* **PAGE TEXT**
Pentax SMC DA 60-250mm f4 ED (IF) SDM Lens

  • High-performance super-telephoto zoom lens with constant f/4.0 aperture throughout the zoom range
  • Two elements of ED (extra-low dispersion) glass
  • Speedy SDM autofocus motor provides a fast, silent response with Quick-Shift full-time manual override
  • Conventional AF drive built into body provides body-driven AF for older Pentax digital SLRs
  • Pentax's unique SP water and dirt-repelling coating on both external surfaces
  • Dust and moisture-resistant housing
  • 9-Bladed aperture diaphragm
  • Rigid, detachable tripod collar included
  • Exchange between horizontal and vertical composition by rotating camera within tripod collar (when employing monopod/tripod)

* **PROBLEMS TO SOLVE**
[a] Answer these questions from the lens description:
(i) How many elements of ED glass does the lens contain?
(ii) How many blades make up the aperture diaphragm?
(iii) What aperture does the lens keep throughout the zoom range?
[b] In the lens description, rename "tripod collar" to "tripod mount" and write out the passage starting at "Pentax SMC DA" and ending at "(when employing monopod/tripod)".
The items are not required for any of this work.

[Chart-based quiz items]
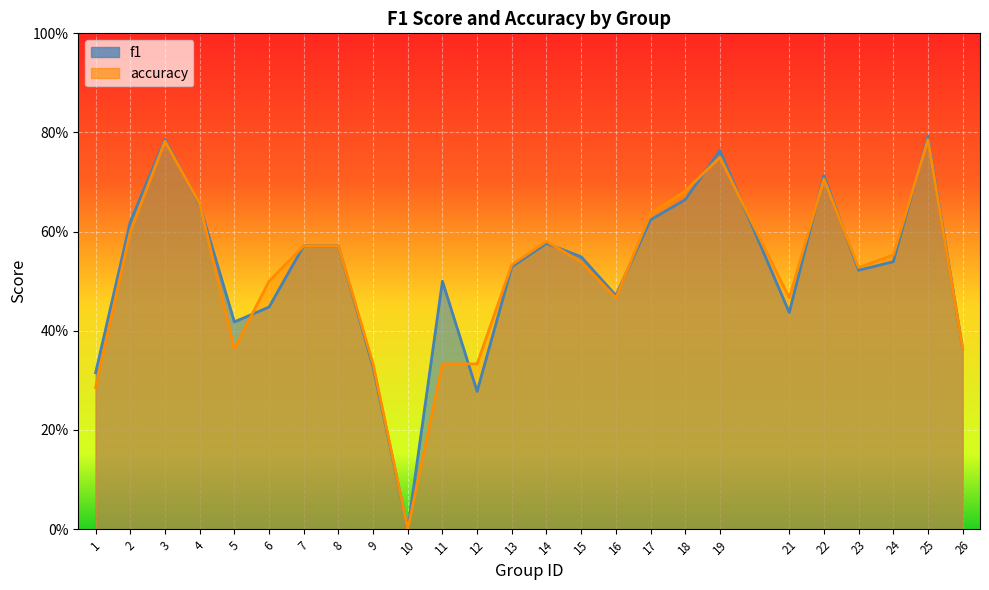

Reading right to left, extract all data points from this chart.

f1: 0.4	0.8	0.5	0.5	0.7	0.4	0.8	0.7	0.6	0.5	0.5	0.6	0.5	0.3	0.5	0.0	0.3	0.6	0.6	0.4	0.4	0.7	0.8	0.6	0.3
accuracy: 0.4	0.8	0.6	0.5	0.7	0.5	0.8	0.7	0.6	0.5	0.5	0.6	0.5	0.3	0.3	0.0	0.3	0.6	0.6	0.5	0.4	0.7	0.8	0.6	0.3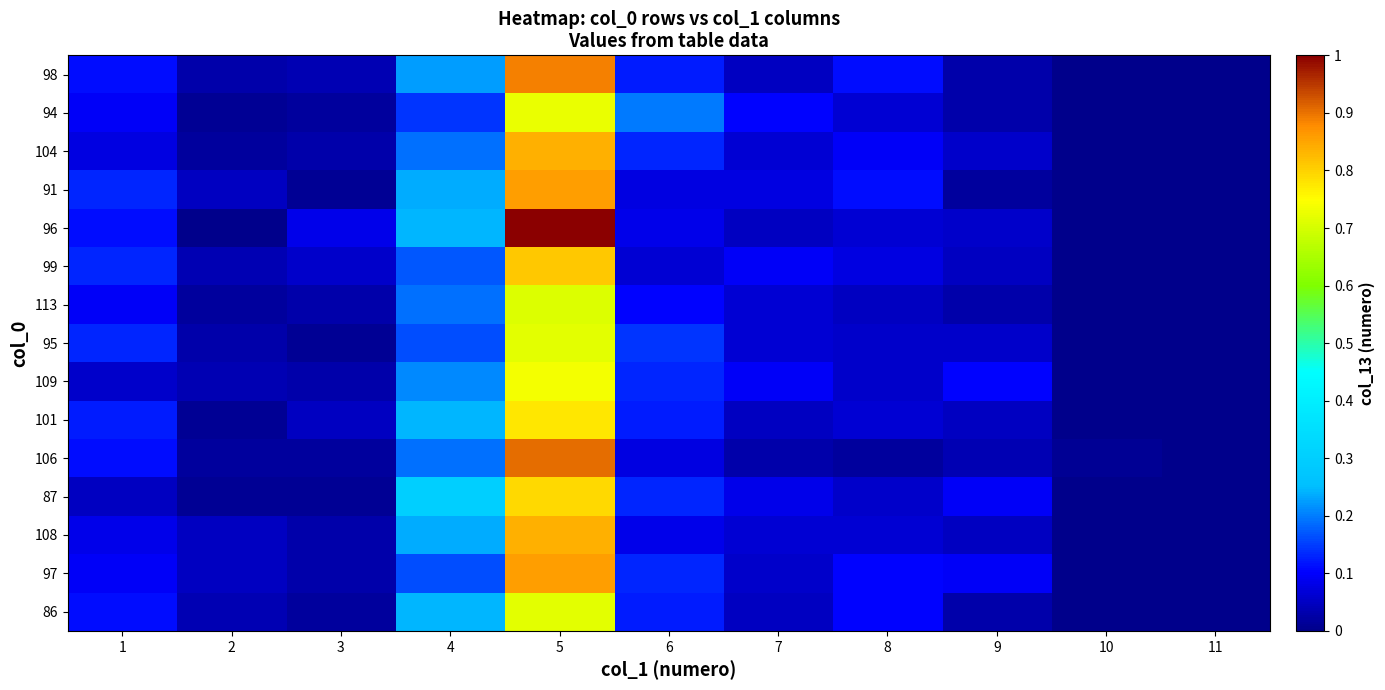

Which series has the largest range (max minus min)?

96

* **ANSWER SET**
[a]
(i) Two
(ii) Nine
(iii) A constant f/4.0

[b]
Pentax SMC DA 60-250mm f4 ED (IF) SDM Lens

  • High-performance super-telephoto zoom lens with constant f/4.0 aperture throughout the zoom range
  • Two elements of ED (extra-low dispersion) glass
  • Speedy SDM autofocus motor provides a fast, silent response with Quick-Shift full-time manual override
  • Conventional AF drive built into body provides body-driven AF for older Pentax digital SLRs
  • Pentax's unique SP water and dirt-repelling coating on both external surfaces
  • Dust and moisture-resistant housing
  • 9-Bladed aperture diaphragm
  • Rigid, detachable tripod mount included
  • Exchange between horizontal and vertical composition by rotating camera within tripod mount (when employing monopod/tripod)